DATA RECORDS >>
—————

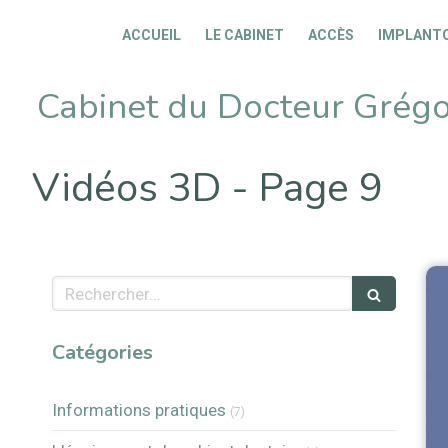
ACCUEIL
LE CABINET
ACCÈS
IMPLANT
Cabinet du Docteur Grég
Vidéos 3D - Page 9
Rechercher
Catégories
Articles Count
Informations pratiques
(7)
Articles Count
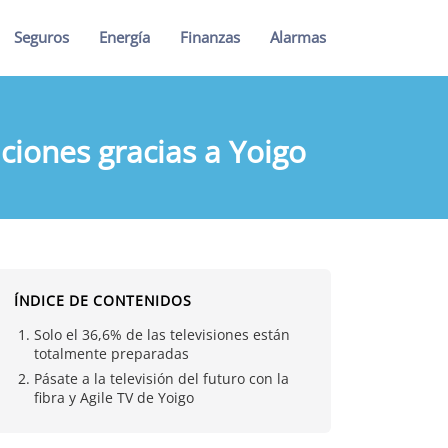
Seguros
Energía
Finanzas
Alarmas
ciones gracias a Yoigo
ÍNDICE DE CONTENIDOS
Solo el 36,6% de las televisiones están
totalmente preparadas
Pásate a la televisión del futuro con la
fibra y Agile TV de Yoigo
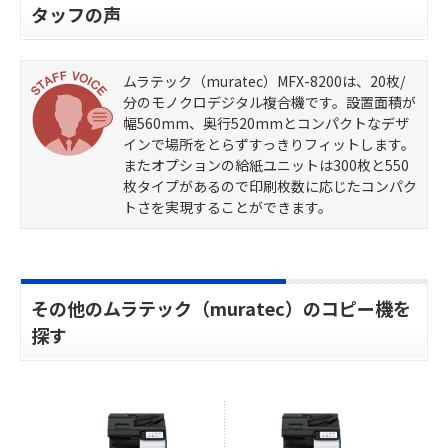
タッフの声
ムラテック（muratec）MFX-8200は、20枚/
分のモノクロデジタル複合機です。設置面積が
幅560mm、奥行520mmとコンパクトなデザ
インで場所をとらずすっきりフィットします。
またオプションの給紙ユニットは300枚と550
枚タイプがあるので印刷枚数に応じたコンパク
トさを実現することができます。
その他のムラテック（muratec）のコピー機を
探す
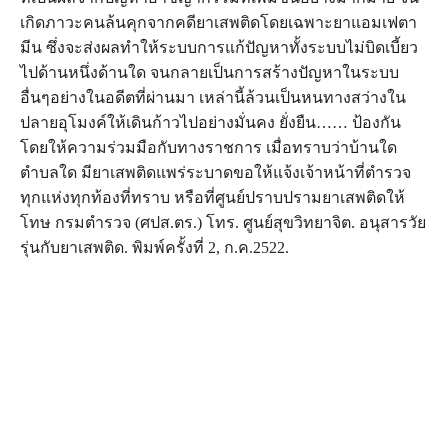
เกิดภาวะคนล้นคุกจากคดียาเสพติดโดยเฉพาะยาแอมเฟตา
มีน ซึ่งจะส่งผลทำให้ระบบการแก้ปัญหาทั้งระบบไม่บิดเบี้ยว
ไปด้านหนึ่งด้านใด จนกลายเป็นการสร้างปัญหาในระบบ
อื่นๆอย่างในอดีตที่ผ่านมา เหล่านี้ล้วนเป็นหนทางสว่างใน
ปลายอุโมงค์ให้เดินก้าวไปอย่างมั่นคง ยั่งยืน…… ป้องกัน
โดยให้ความร่วมมือกับทางราชการ เมื่อทราบว่าบ้านใด
ตำบลใด มียาเสพติดแพร่ระบาดขอให้แจ้งเจ้าหน้าที่ตำรวจ
ทุกแห่งทุกท้องที่ทราบ หรือที่ศูนย์ปราบปรามยาเสพติดให้
โทษ กรมตำรวจ (ศปส.ตร.) โทร. ศูนย์สุขวิทยาจิต. อนุสารวัย
รุ่นกับยาเสพติด. พิมพ์ครั้งที่ 2, ก.ค.2522.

—————

Transcribe the material exactly, keeping every word and none of the pictures.

TASK ANSWER >>
ACCUEIL
LE CABINET
ACCÈS
IMPLANT
Cabinet du Docteur Grég
Vidéos 3D - Page 9
Rechercher
Catégories
Articles Count
Informations pratiques
(7)
Articles Count
Seguros
Energía
Finanzas
Alarmas
ciones gracias a Yoigo
ÍNDICE DE CONTENIDOS
Solo el 36,6% de las televisiones están
totalmente preparadas
Pásate a la televisión del futuro con la
fibra y Agile TV de Yoigo
タッフの声
ムラテック（muratec）MFX-8200は、20枚/
分のモノクロデジタル複合機です。設置面積が
幅560mm、奥行520mmとコンパクトなデザ
インで場所をとらずすっきりフィットします。
またオプションの給紙ユニットは300枚と550
枚タイプがあるので印刷枚数に応じたコンパク
トさを実現することができます。
その他のムラテック（muratec）のコピー機を
探す
เกิดภาวะคนล้นคุกจากคดียาเสพติดโดยเฉพาะยาแอมเฟตา
มีน ซึ่งจะส่งผลทำให้ระบบการแก้ปัญหาทั้งระบบไม่บิดเบี้ยว
ไปด้านหนึ่งด้านใด จนกลายเป็นการสร้างปัญหาในระบบ
อื่นๆอย่างในอดีตที่ผ่านมา เหล่านี้ล้วนเป็นหนทางสว่างใน
ปลายอุโมงค์ให้เดินก้าวไปอย่างมั่นคง ยั่งยืน…… ป้องกัน
โดยให้ความร่วมมือกับทางราชการ เมื่อทราบว่าบ้านใด
ตำบลใด มียาเสพติดแพร่ระบาดขอให้แจ้งเจ้าหน้าที่ตำรวจ
ทุกแห่งทุกท้องที่ทราบ หรือที่ศูนย์ปราบปรามยาเสพติดให้
โทษ กรมตำรวจ (ศปส.ตร.) โทร. ศูนย์สุขวิทยาจิต. อนุสารวัย
รุ่นกับยาเสพติด. พิมพ์ครั้งที่ 2, ก.ค.2522.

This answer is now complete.